这个 lemma 的条件部分 \( \operatorname{\mathtt{TR}}(F( R)) \subseteq F(\operatorname{\mathtt{TR}}( R)) \) 有点像 cut-elimination(在 subtyping 中消去传递规则时证明)。如果把 \( R \) 看作 statements 的集合,并且将其先应用于 \( F \) 然后用传递规则,那么这个条件意味着可以先将其应用传递规则,再用于 \( F \)。
\( \nu S \) is transitive.
要证明 \( \nu S \) 是传递的,根据上面的 lemma 知只要证明 \(\forall R \in (\mathcal{T}, \mathcal{T}). \operatorname{\mathtt{TR}}(S( R)) \subseteq S(\operatorname{\mathtt{TR}}( R)) \):
取 \( (S, T) \in \operatorname{\mathtt{TR}}(S( R)) \),则存在 \( U \) 使得 \( (S, U) \in S( R) \land (U, T) \in S( R) \)。下面证明 \( (S, T) \in S(\operatorname{\mathtt{TR}}( R)) \),对 \( U \) 进行归纳:
\( U = \operatorname{\mathtt{Top}} \),则 \( T = \operatorname{\mathtt{Top}} \),因此 \( (S, T) = (S, \operatorname{\mathtt{Top}}) \)。由于 \(\forall R’. \operatorname{\mathtt{Top}} \in S(R’) \),因此 \( (S, \operatorname{\mathtt{Top}}) \in S(\operatorname{\mathtt{TR}}( R)) \) 成立
\( U = U₁ \to U₂ \)
- 假设 \( T = \operatorname{\mathtt{Top}} \),那么同上一种情况,显然成立
- \( T = T₁ \to T₂ \) 并且 \( S = S₁ \to S₂ \)。根据归纳假设有 \( (S₁, U₁) \in S( R) \land (U₁, T₁) \in S( R) \) 且 \( (S₂, U₂) \in S( R) \land (U₂, T₂) \in S( R) \),因此 \( (S₁ \to S₂, T₁ \to T₂) \in S(\operatorname{\mathtt{TR}}( R)) \) 成立
\( U = U₁ \times U₂ \) 同理
Degression: Transitivity in coinduction
在类型系统设计中,declarative presentations 和 algorithmic presentations 是两种不同的形式化方式。前者强调可读性,并且包含传递规则(transitivity rule)。在 declarative presentations 中明确传递规则有两个优势:首先,它明确展示了 subtyping 的传递性;其次,它简化了其他几条规则的表述,使它们更直观和基础。然而,这条规则在实际的算法中并不适用,因为传递规则 \( S <: U \wedge U <: T \implies S <: U \) 会要求算法猜测中间类型 \( U \),这在算法执行时不可行。
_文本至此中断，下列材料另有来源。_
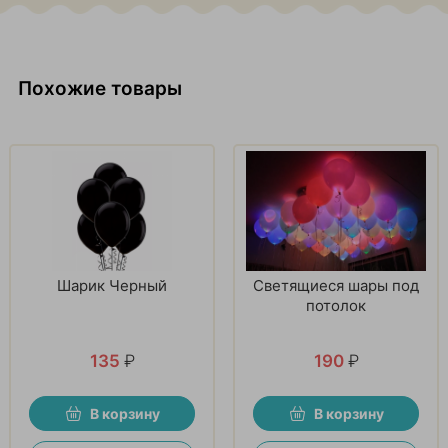
Похожие товары
Шарик Черный
Светящиеся шары под
потолок
135
₽
190
₽
В корзину
В корзину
有趣的是,能够在 declarative subtyping presentations 中分离出传递规则是 inductive definition 的性质。Transitivity 是一个闭包属性:意味着这组规则将在传递规则下封闭。在 subtyping rules 中添加传递规则后,所得并集的闭包(即 declarative subtyping presentations)自动具备了 transivitiy。这实际上是 inductive definition 的一个性质:两组规则的并集被 inductively-applied 时,生成的关系是最小的能够两组规则下同时分别封闭的关系。
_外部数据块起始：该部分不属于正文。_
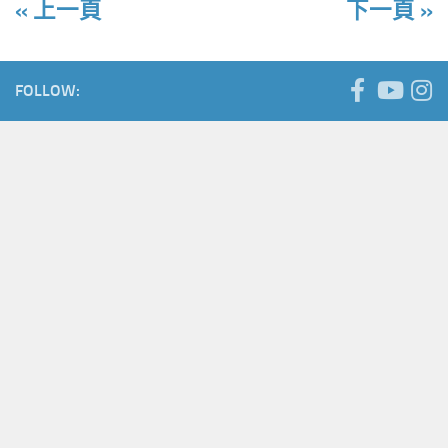
« 上一頁
下一頁 »
FOLLOW:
Suppose \(F, G\) are monotone functions, and let \(H(X) = F(X) \cup G(X)\). Then \(\mu H\) is the smallest set that is both \(F\)-closed and \(G\)-closed.
由于有 \(\mu H = H(\mu H) = F(\mu H) \cup G(\mu H)\),因此 \(F(\mu H) \subseteq \mu H\) 且 \(G(\mu H) \subseteq \mu H\),即 \(\mu H\) 满足 \(F\)-closed 且 \(G\)-closed。
设存在集合 \(X\) 满足 \(F(X) \subseteq X \wedge G(X) \subseteq X\)。那么 \(H(X) = F(X) \cup G(X) \subseteq X\),即 \(X\) 是 \(H\)-closed 的。根据 Knaster-Tarski 定理,\(\mu H\) 是最小的 \(H\)-closed 集合,因此有 \(\mu H \subseteq X\),即 \(\mu H\) 是同时满足 \(F\)-closed 和 \(G\)-closed 的最小集合。
然而对于 coinductive definitions,这个性质并不成立。下面的定理说明这样做会导致得到一个退化的关系(最大的同时对两组规则封闭的关系)。
Suppose \(F\) is a generating function on the universe \(\mathcal{U}\). Show that the greatest fixed point \( \nu F_{TR} \) of the generating function
\[F_{\operatorname{\mathtt{TR}}}( R) = F( R) \cup \operatorname{\mathtt{TR}}( R)\]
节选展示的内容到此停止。